The LCM of two integers $a$ and $b$  is the smallest positive integer that is a multiple of both $a$ and $b$.

$$\operatorname{lcm}(a,b)=\frac{|a\cdot b|}{\operatorname{gcd}(a,b)}$$

Another way to define the LCM between two integers $a$ and $b$ is from their respective standard prime factorization. For each prime factor of $a$ and $b$ we take the maximum exponent.

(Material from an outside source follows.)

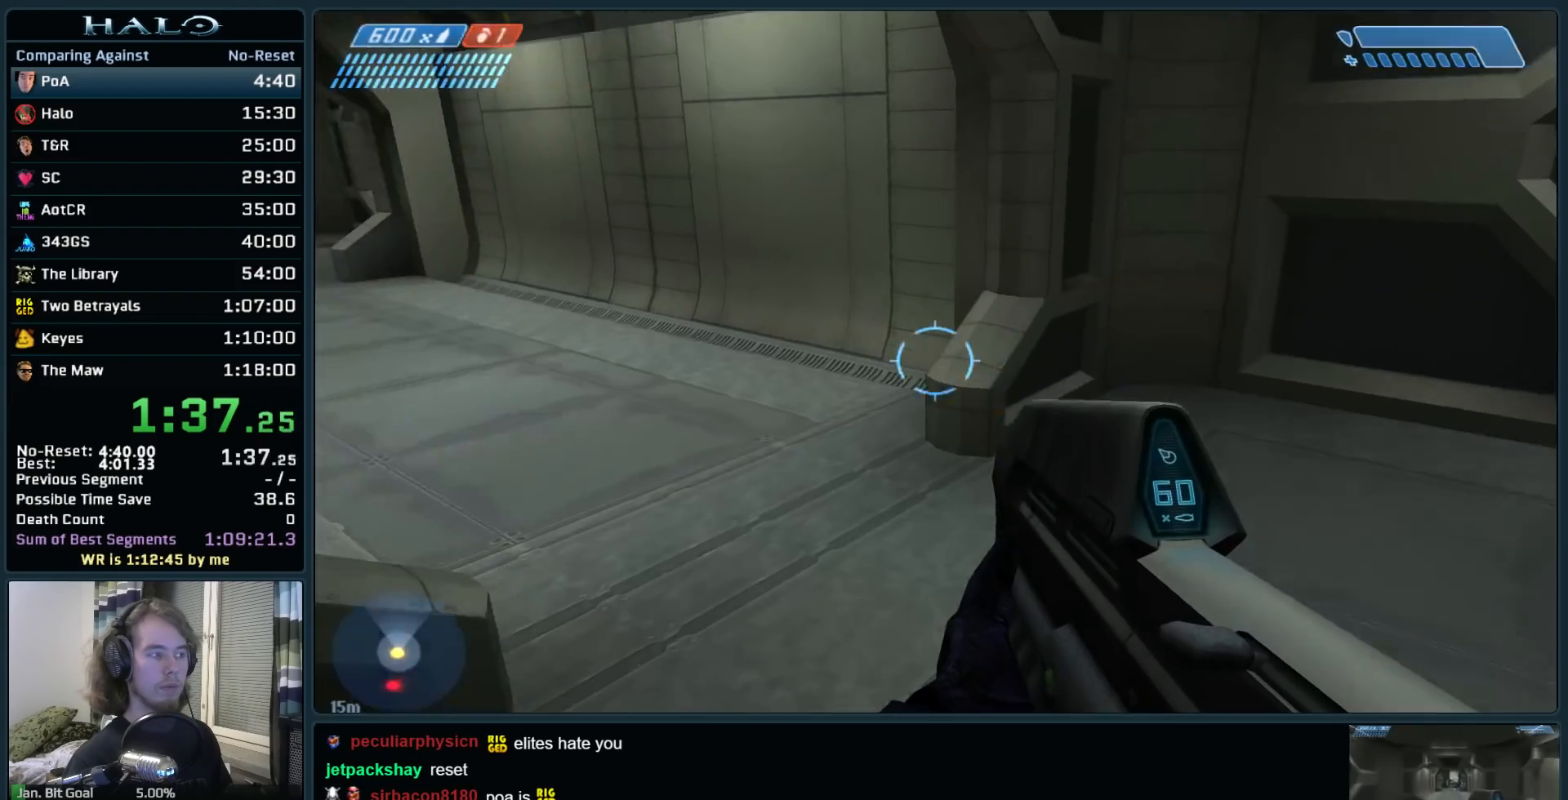
{"keys": ["w"], "mouse": [], "events": [[50, "mouse_mb5", "down"], [200, "mouse_mb5", "up"]]}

$$\operatorname{lcm}(a,b) = \prod_p p^{\max(a_p, b_p)}$$

I solved this problem using the second definition of LCM. The idea is simple if we want to calculate the LCM for the numbers of $1, 2, 3, \cdots, n$ we first list all the prime factors between $[1, n]$. For each factor in that list we need the maximum exponent such that $p^{x} \leq n$. In other words, let's say that $n = 20$ we want to know the highest power of 2 in the $LCM(1, 2, \cdots, 20)$ we can try the following:

$2^{1} \leq 20$ (true)

$2^{2} \leq 20$ (true)

$2^{3} \leq 20$ (true)

$2^{4} \leq 20$ (true)

$2^{5} \leq 20$ (false)

So the largest power of 2 in the $LCM(1, 2, \cdots, 20)$ is $2^{4}$.

 

We repeat this process for the other prime factor in the range $[1,n]$. After that for each prime factor we calculate the answer mod 10. To avoid getting 0's at the end we subtract the $cnt2 - cnt5$, because between $1, 2, 3, \cdots, n$ always there is going to be more factors of two than factors of five, this subtraction is always going to be greater than 0. In addition, To speed-up the algorithm the prime factors are pre-calculated using Sieve of Eratosthenes.